Dementia Home Care
What You Should Know About Caring for an Older Adult with Dementia
Caring for someone with Dementia can provide special challenges. Follow these tips to help you when taking care of an older adult with Dementia.
Dementia (clearcareonline.com) is a general term for loss of memory, thinking, and reasoning skills that are severe enough to interfere with daily life. A person affected by Dementia may have problems with language, memory, behavior, and emotions.
There are several different kinds of Dementia:
Dementia with Lewy bodies
Normal pressure hydrocephalus
Caring for an individual who has Dementia can have many challenges. Listed below are some tips on how to overcome the challenges or barriers that are associated with caring for someone with Dementia.
Communicating with someone who has Dementia can be one of the most challenging parts of their care. Because they may have difficulty with language, memory and emotions, they may have trouble expressing themselves and communicating clearly.
Use these tips when communicating with someone with Dementia:
Limit distractions: Turn off the TV or radio or move to a quiet setting. Before speaking, make sure you have their attention. Identify yourself by name and relation, call them by their name, and maintain eye contact.
Ask simple questions: Ask close ended questions where a simple “yes” or “no” answer will suffice. Ask one question at a time and avoid giving too many options.
Be patient: When waiting for a response, be patient with the senior and give them time. You can help prompt them with words if they are having trouble finding the right ones.
Be affectionate: Respond with physical expressions such as holding hands, touching, hugging and praise to help keep them encouraged.

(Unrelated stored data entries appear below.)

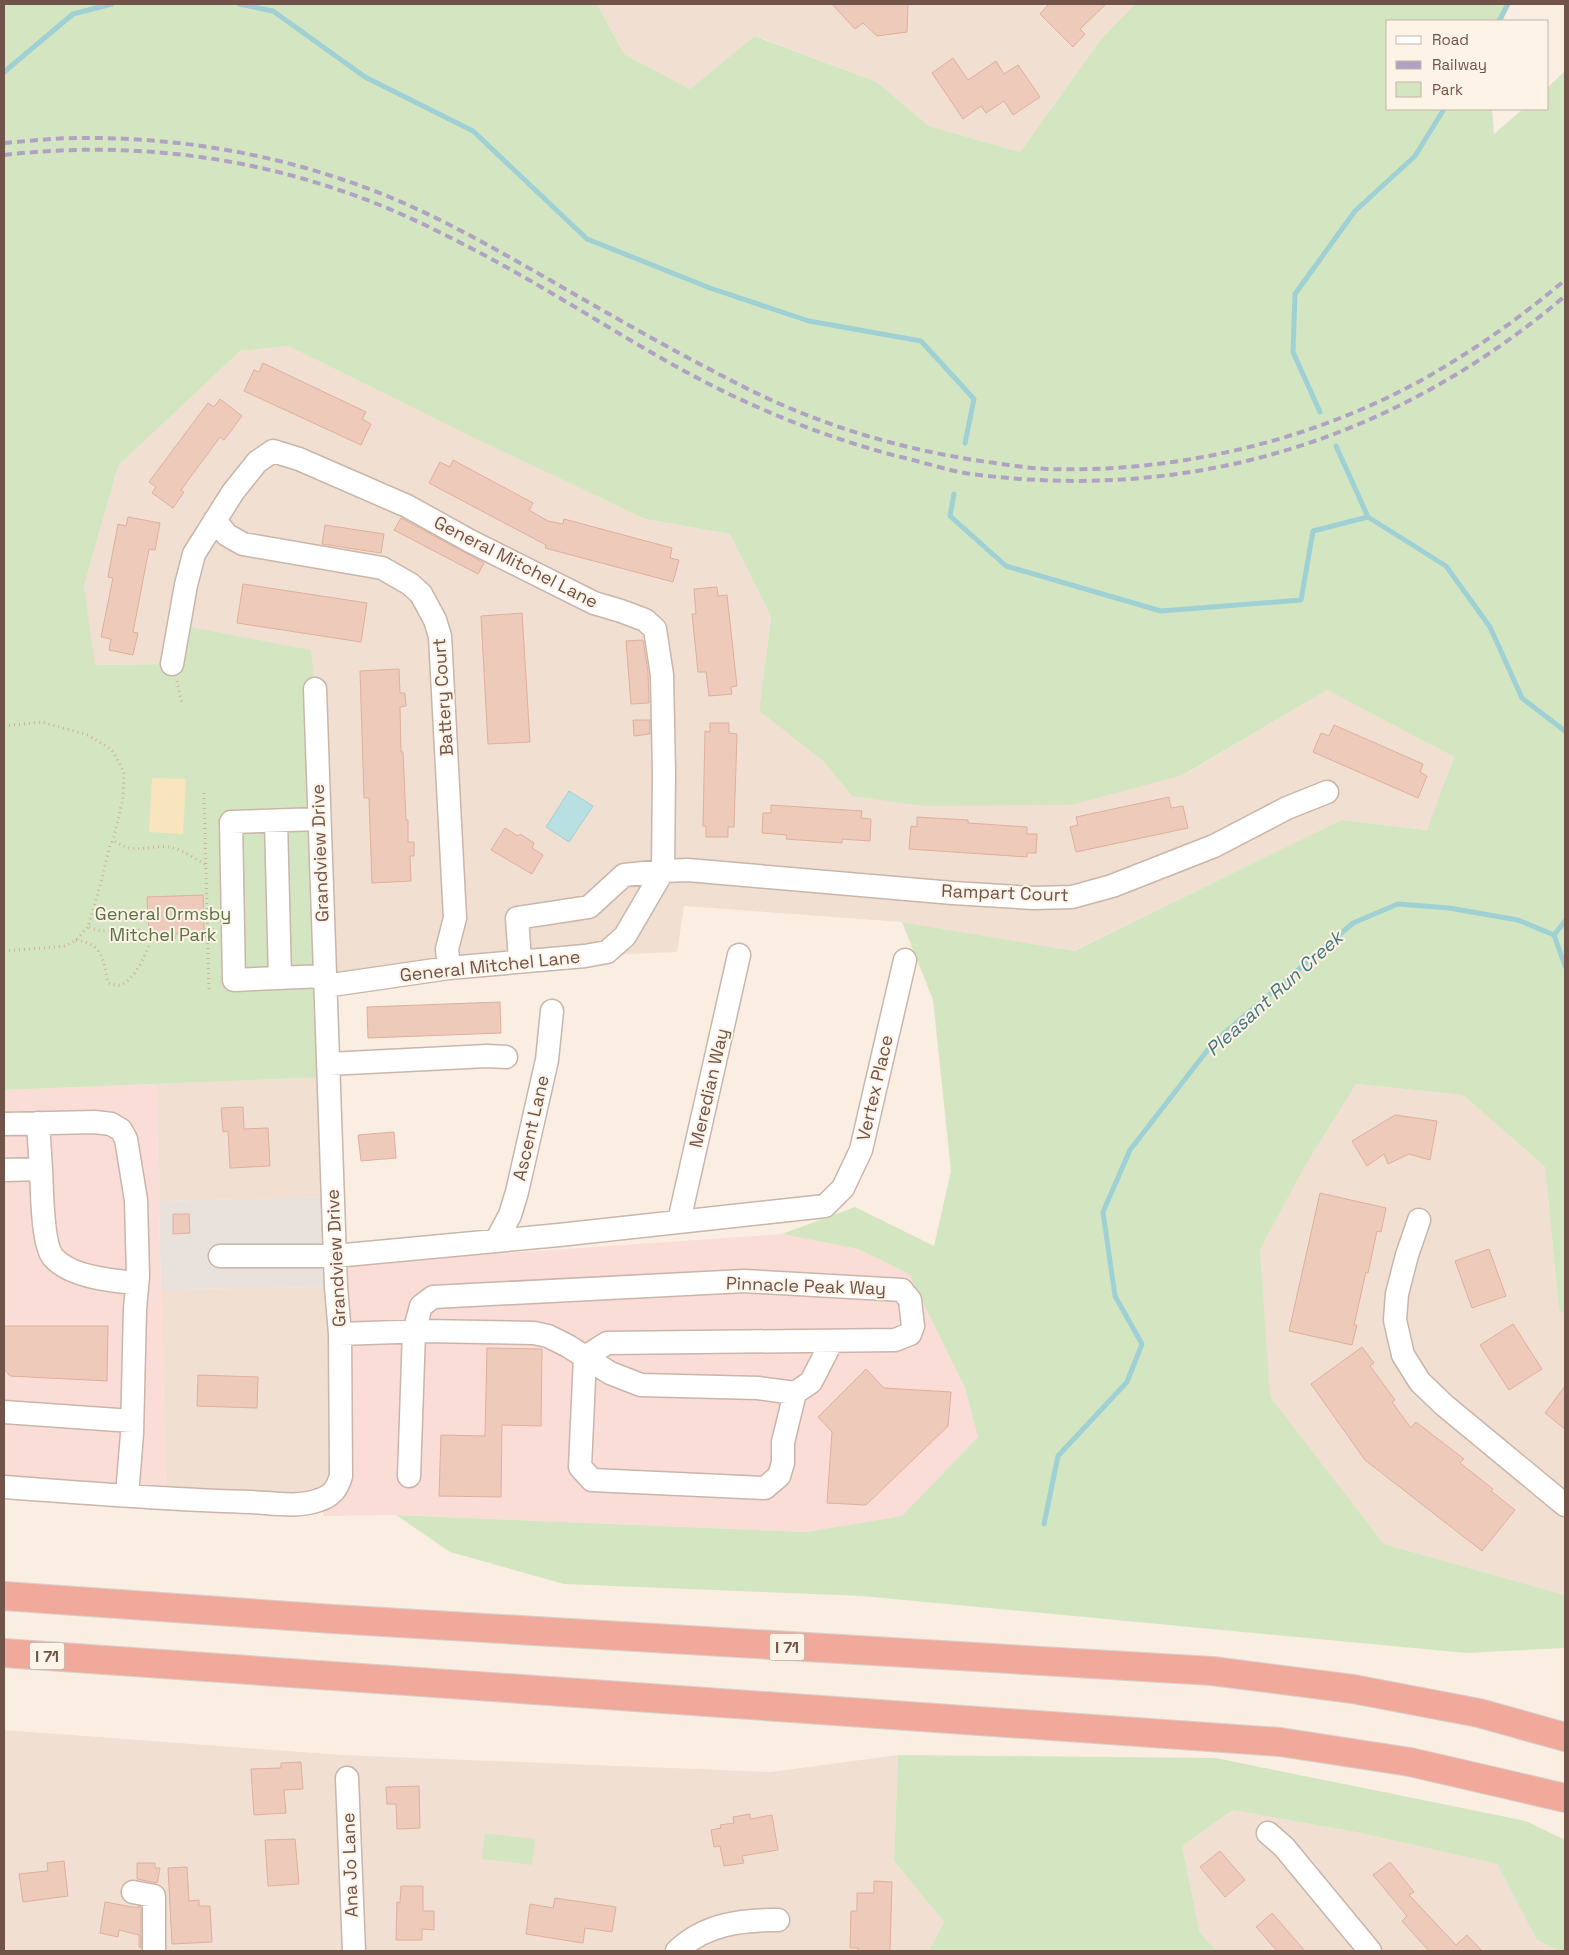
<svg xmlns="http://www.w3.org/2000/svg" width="1569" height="1955" font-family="'Space Grotesk',sans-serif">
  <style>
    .residential { fill: #f1dfd1 }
    .commercial { fill: #faddd6 }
    .industrial { fill: #e9e1dc }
    .green { fill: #d4e6c1 }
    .sand { fill: #f8e5be }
    .water { fill: #b8e0e2; stroke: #9fd0d3 }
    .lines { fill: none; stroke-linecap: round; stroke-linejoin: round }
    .stream { stroke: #9fd0d3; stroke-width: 5 }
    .building { fill: #eecabb; stroke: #dfaf9c }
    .minor-casing { stroke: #cab5a9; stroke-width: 25 }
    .highway-casing { stroke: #d7cfcc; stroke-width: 30 }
    .path { stroke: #d2ae9f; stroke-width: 3; stroke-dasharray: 1 4; stroke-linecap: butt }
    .minor { stroke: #fff; stroke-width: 22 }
    .highway { stroke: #f1a99c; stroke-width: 28 }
    .rail { stroke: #b0a2c2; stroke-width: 4; stroke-dasharray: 8 5; stroke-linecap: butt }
    .labels { text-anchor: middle; stroke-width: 4; stroke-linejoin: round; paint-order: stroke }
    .shield { fill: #fef3e7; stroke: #9b8479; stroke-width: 1 }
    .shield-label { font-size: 16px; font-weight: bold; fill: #70544a }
    .street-label { font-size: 18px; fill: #70544a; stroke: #fef3e7 }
    .park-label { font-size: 18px; fill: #577543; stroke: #fef3e7 }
    .water-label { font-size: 19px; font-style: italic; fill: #43777b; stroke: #fef3e7 }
  </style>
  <rect width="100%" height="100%" fill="#faeee2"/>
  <path class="residential" d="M597,4h538l-33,34 -82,114 -91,-26 -52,-44 -121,-46 -66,53 -66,-35z
    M288,346l180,89 177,84 85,15 41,83 -12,94 65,51 28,34 332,-21 143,-85 127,67 -26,73 -87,-10 -268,131 -171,-29 -218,-16 -7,46 -92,4 -260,30 -153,-322 -78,1 -10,-79 34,-120 122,-115z
    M329,1077l4,120 -174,4 -3,-117z
    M1356,1084l107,11 82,72 14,143 6,5v280l-181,-51 -115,-147 -9,-147 45,-84z
    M336,1287l-7,209 -163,2 -5,-209z
    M4,1730l337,25 430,17 127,-17 -4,106 50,61 -15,29h-925z
    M1233,1810l128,23 136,31 39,75 22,12h-341l-17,-18 -18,-87z"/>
  <path class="commercial" d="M156,1084l10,414 -162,-11v-397z
    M782,1234l76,15 51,25 56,114 13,49 -76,80 -96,15 -410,-17 -72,1 -6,-15 18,-12 -1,-224z"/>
  <path class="industrial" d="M333,1197l3,90 -175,2 -2,-88z"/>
  <path class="green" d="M4,4h593l27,50 66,35 65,-53 122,46 52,44 91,26 82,-114 33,-34h373l-5,17h-115v88h104l2,25 29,-25h25v-22l17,-16v1244l-6,-5 -14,-143 -82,-72 -107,-11 -51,82 -45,84 10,147 114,147 181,51v53l-98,5 -605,-57 -298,-12 -114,-32 -54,-37 410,17 96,-16 76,-79 -13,-49 -56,-114 -51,-25 -76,-15 73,-27 79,39 17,-75 -18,-171 -31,-78 172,29 267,-131 86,10 27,-73 -127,-67 -144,85 -112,30 -147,1 -72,-10 -28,-34 -65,-51 12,-94 -41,-83 -85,-15 -177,-84 -180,-89 -48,5 -122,115 -34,120 11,79 77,-1 7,-39 132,25 4,39 14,388 -325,13z
    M898,1755l318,3 310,63 39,19v111h-7l-22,-12 -39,-75 -136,-31 -128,-23 -51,36 18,87 17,18h-288l15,-29 -50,-61z
    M485,1833l50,6 -3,26 -50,-6z"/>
  <path class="sand" d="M152,778l34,1 -3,55 -34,-2z"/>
  <path class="water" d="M569,791l24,15 -24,36 -23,-15z"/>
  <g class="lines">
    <path class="stream" d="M239,4l34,7 92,66 108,54 114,108 123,49 99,33 112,20 53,58 -9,44
      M1499,21l9,-17
      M4,72l69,-58 39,-10
      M1320,412l-27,-60 2,-58 60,-83 60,-55 29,-47
      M1336,446l32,71 78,49 44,61 32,71 43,33
      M954,494l-4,22 56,50 155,45 140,-11 12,-69 55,-14
      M1554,935l11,31
      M1554,935l11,-14
      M1044,1524l14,-68 69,-74 15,-38 -27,-48 -12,-84 27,-62 83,-107 140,-120 45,-19 51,4 69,12 36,15"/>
  </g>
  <path class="building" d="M832,4h76l-1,28 -30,4 -14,-13 -8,6z
    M1049,4h57l-26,25 5,5 -12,13 -33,-33z
    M953,58l15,22 28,-19 8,13 14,-9 22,32 -27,18 -9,-14 -18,12 -5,-7 -18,13 -31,-46z
    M263,363l103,49 -4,7 9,5 -10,21 -117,-54 10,-21 5,2z
    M220,399l22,17 -18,24 -4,-3 -39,53 3,2 -11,16 -21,-15 4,-6 -7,-5 59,-79 6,4z
    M453,460l80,43 -4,7 19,11 15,3 1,-5 108,29 -2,10 9,2 -6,22 -128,-34 1,-3 -117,-62 11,-21 10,5z
    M128,517l32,6 -5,27 -6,-1 -16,83 5,1 -5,22 -24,-5 2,-11 -10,-2 12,-59 -5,-1 10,-53 8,2z
    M401,518l83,45 -6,11 -84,-44z
    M325,525l59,9 -3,19 -59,-9z
    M243,584l124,19 -6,39 -124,-19z
    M717,587l1,9 9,-1 10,91 -6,1 1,7 -23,2 -3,-24h-8l-6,-58h4l-2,-25z
    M522,613l8,129 -42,2 -7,-128z
    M643,640l5,32 1,31 -18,1 -5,-63z
    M399,669l1,24h5l1,13 -6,1 1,45h2l3,68h2v22h6v14h-4l1,25 -39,2 -3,-85h-5l-4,-127z
    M633,720h17v14l-16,2z
    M710,723h19v10l8,1 -3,93h-6v10h-22v-11h-3l2,-95 5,1z
    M1334,725l89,39 -3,8 7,4 -9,22 -105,-46 8,-19 8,3z
    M1169,797l2,11 12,-2 5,22 -112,24 -6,-25 8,-2 -2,-8z
    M771,805l91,6 -1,7 10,1 -1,22 -28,-2v4l-56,-4 1,-4 -25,-2 1,-20h8z
    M917,817l51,3v3l59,4v7h10l-1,19h-9v4l-118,-8 2,-23 6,1z
    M505,828l13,8 2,-2 14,9 -2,5 11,7 -11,19 -41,-24z
    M203,895l1,38 -55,2 -2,-38z
    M500,1002l1,31 -133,5 -1,-31z
    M243,1107l1,22 24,-1 2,38 -40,2 -2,-37 -5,1 -2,-24z
    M1395,1115l42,6 -7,39 -21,-6 -21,10 -4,-10 -17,12 -15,-25z
    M394,1132l2,26 -35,3 -3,-26z
    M1320,1193l66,15 -5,24 -4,-1 -9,42 -2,-1 -12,53h3l-5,20 -63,-14z
    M173,1214h16l1,19 -17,1z
    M1489,1249l17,47 -34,12 -17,-47z
    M1513,1324l29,45 -33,21 -29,-45z
    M4,1326h104l-1,55 -97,-5 -6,-7z
    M1362,1347l12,16 -4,3 25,34 -3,2 19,26 5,-6 48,37 -4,4 33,26 -2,2 24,19 -33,41 -117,-91 -54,-76z
    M487,1348l55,1 -1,77 -39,-1 -1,72 -62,-1 2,-61 44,1z
    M866,1369l18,19 67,4 -3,34 -82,79 -39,-2 5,-71 -14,-15z
    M198,1375l60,2 -1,31 -60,-2z
    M1565,1386v43l-20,-16z
    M301,1762l2,27 -19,1 2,23 -32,2 -3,-46 30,-1v-5z
    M419,1786l1,42 -23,1 -1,-25h-9l-1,-17z
    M750,1814v5l22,-4 6,35 -36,6 2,7 -20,3 -4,-20 -6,1 -3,-17 10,-2 -1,-3 14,-2 -1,-6z
    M295,1839l4,45 -31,2 -3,-46z
    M1220,1851l25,29 -20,17 -25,-30z
    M64,1861l4,35 -45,6 -4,-28 29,-3 -1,-8z
    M1390,1862l24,30 -5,3 47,50 11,-10 15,16h-53l-27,-30 5,-5 -34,-41z
    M137,1863h18v5h5l-3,15 -20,-4z
    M187,1867l2,34 10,-1v6h11l2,36 -40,2 -4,-76z
    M874,1881l18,1 -2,69h-32v-3h-8l1,-37h6v-18h17z
    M401,1886h22v25h11v19l-12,-1v11h-26l1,-38 3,1z
    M555,1898l61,9 -4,25 -27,-4 -2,15 -57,-9 4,-30 23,4z
    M105,1902l33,6v-2l3,1v41l-2,-1v-12l-20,-5 -1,7 -18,-4z
    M1272,1913l33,38h-28l-21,-24z"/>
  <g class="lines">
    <defs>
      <path id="minor" d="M215,520l12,15 16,9 139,24 28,16 11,10 14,26 5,16 15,282 -8,31 2,19
        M172,664l14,-79 8,-31 39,-62 24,-30 16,-11 26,8 108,47 63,35 124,62 27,8 24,9 10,9 7,46 2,98 -1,98 -38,65 -18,16 -22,4 -136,12 -124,18
        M319,819l-88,3 3,158 90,-4
        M276,821l4,157
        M520,961l-3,-43 72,-11 35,-32 39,-4 25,-1 265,23 80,5 39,-1 40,-11 102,-40 73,-38 40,-16
        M328,1064l159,-8 19,1
        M38,1123l3,46
        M4,1124l91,-2 16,2 10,6 5,9 10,61 2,76 -3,33 -3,125 -5,61
        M4,1170l37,-1c1,19 1,75 12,88 17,20 60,24 84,26
        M1419,1220l-12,35 -10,39 -2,26 8,35 17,27 24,23 121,100
        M679,1221l60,-266
        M496,1241l14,-26 7,-23 30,-132 5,-49
        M220,1256h115l224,-21 266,-29 18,-18 18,-38 44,-190
        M340,1334l85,-3 109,2 14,3 20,10 42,27 31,12 117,3 37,5 16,-11 21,-41
        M4,1412l128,9
        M409,1476l5,-144 7,-26 12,-9 311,-16 158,9 8,10 3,26 -3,8 -15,6 -288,3 -22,14 -5,110 12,13 173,8 14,-12 4,-13v-21l12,-49
        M4,1487c82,6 165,13 247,15 21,1 48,6 68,-2 13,-4 18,-11 22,-24l-1,-142 -4,-47 -21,-598
        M347,1778l7,173
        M1268,1833l16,14 86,104
        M133,1892l21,4v55
        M677,1951c28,-27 64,-31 101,-31"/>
      <path id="highway" d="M4,1596l329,23 879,52 141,18 126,24 86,24
        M4,1653l1276,89 130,20 155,36"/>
    </defs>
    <use href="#minor" class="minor-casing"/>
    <use href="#highway" class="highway-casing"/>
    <path class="path" d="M177,681l5,23
      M4,726l38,-4 46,13 24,15 12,22 -1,27 -10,41
      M204,793l5,197
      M205,864c-10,-5 -21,-13 -31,-16 -22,-6 -37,10 -61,-8l-3,5 -9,37 -13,45 12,4 42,-1 5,7 5,1 55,-2
      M76,940c28,4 27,21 32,43 4,1 9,3 12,2 16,-5 27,-34 32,-47
      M4,951l62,-5 10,-6 12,-13"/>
    <use href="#minor" class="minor"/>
    <use href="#highway" class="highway"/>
    <path class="rail" d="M4,143c25,-2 50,-5 75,-5 90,-1 180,13 265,42 70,23 134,59 197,95 66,38 132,76 199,110 78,40 162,65 248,77 20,3 40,6 59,7 128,4 261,-27 373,-88 52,-29 100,-63 145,-101
      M4,155c111,-13 226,-2 332,34 56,18 109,45 161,73 79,43 153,94 234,133 59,28 119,50 182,65 19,5 38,11 58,14 222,29 424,-34 594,-178"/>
  </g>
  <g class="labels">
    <g class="shield">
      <rect x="769.5" y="1633.5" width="35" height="27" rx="4"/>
      <rect x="29.5" y="1642.5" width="35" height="27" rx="4"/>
    </g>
    <g class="shield-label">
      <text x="787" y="1653">I 71</text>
      <text x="47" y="1662">I 71</text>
    </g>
    <g class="street-label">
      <text transform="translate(516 562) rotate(27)" y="6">General Mitchel Lane</text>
      <text transform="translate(443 697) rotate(-94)" y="6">Battery Court</text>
      <text transform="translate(320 853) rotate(-92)" y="6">Grandview Drive</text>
      <text transform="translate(1005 893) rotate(2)" y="6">Rampart Court</text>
      <text transform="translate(490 966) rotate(-6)" y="6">General Mitchel Lane</text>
      <text transform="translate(709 1088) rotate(-77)" y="6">Meredian Way</text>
      <text transform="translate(875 1088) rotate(-77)" y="6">Vertex Place</text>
      <text transform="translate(531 1128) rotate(-77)" y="6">Ascent Lane</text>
      <text transform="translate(336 1258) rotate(-93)" y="6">Grandview Drive</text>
      <text transform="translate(806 1286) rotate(2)" y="6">Pinnacle Peak Way</text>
      <text transform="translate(350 1865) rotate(-92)" y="6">Ana Jo Lane</text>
    </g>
    <g class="park-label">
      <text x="163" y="920">General Ormsby<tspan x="163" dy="21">Mitchel Park</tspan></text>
    </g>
    <g class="water-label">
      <text transform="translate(1274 993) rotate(-42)" y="7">Pleasant Run Creek</text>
    </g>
  </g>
  <rect width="1569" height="1955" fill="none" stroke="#70544a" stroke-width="10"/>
  <rect x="1386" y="20" width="162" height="90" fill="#fef3e7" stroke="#c5b3a8"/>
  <rect x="1396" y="36" width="25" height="8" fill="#ffffff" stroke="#c5b3a8"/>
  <text x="1432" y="45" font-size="15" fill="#70544a">Road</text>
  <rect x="1396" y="61" width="25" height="8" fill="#b0a2c2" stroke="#c5b3a8"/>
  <text x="1432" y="70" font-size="15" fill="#70544a">Railway</text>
  <rect x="1396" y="82" width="25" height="15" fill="#d4e6c1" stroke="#c5b3a8"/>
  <text x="1432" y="95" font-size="15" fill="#70544a">Park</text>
</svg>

Give step-by-step instructions: You can make tasks more manageable by breaking down directions into simple steps.
Individuals with Dementia may forget to eat and drink, so their nutritional needs should be monitored closely. Here are some ways to help make sure they get the nutrition they need.
Serve foods that are familiar to them.
Offer snacks and small meals regularly.
Give them one course at a time so they aren’t overwhelmed by options.
Serve food on plain dishes. Avoid dishes that have patterns.
Some individuals may have difficulty chewing or swallowing.
Serve them foods that are easy to swallow. Eat with them so they can see you chewing.
Set an alarm to remind them about mealtimes.